Task brief: Among the lines below, how many carry the string "bluetooth"? Reply with a number and nothing else.

Data provided:
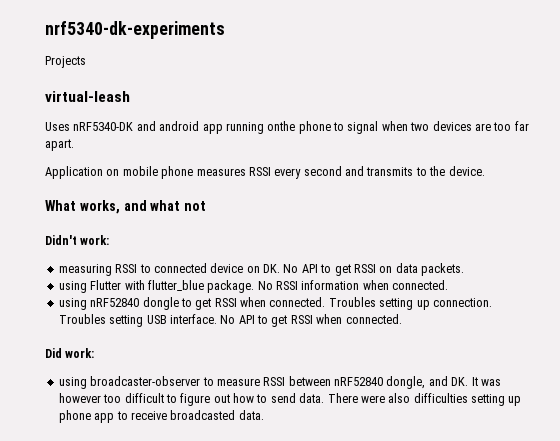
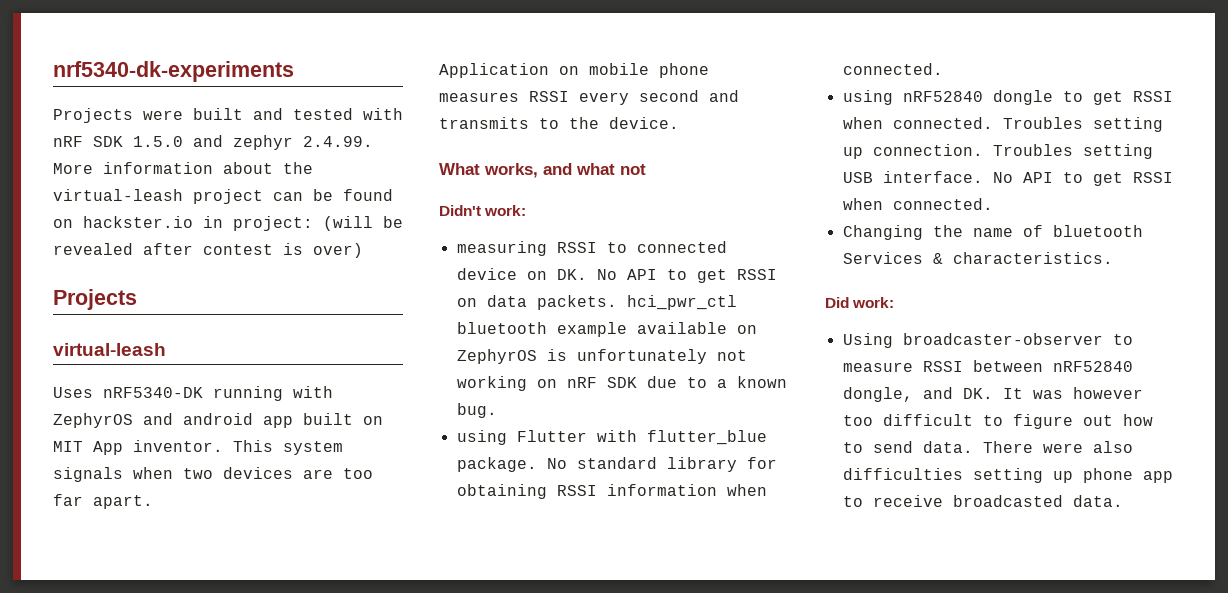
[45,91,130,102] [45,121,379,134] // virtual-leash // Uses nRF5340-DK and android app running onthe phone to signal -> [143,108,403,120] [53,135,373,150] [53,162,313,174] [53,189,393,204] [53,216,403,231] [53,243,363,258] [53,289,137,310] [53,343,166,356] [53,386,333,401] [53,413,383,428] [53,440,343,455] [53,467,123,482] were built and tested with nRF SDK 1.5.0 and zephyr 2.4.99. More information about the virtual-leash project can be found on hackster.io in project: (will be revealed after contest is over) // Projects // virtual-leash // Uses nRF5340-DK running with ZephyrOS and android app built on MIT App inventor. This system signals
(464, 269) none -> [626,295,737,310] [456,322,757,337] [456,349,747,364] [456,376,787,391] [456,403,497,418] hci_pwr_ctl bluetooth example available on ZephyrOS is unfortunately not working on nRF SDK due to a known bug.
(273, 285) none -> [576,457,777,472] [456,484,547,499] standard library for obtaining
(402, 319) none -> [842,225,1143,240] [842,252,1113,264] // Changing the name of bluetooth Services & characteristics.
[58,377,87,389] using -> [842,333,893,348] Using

Your response: 2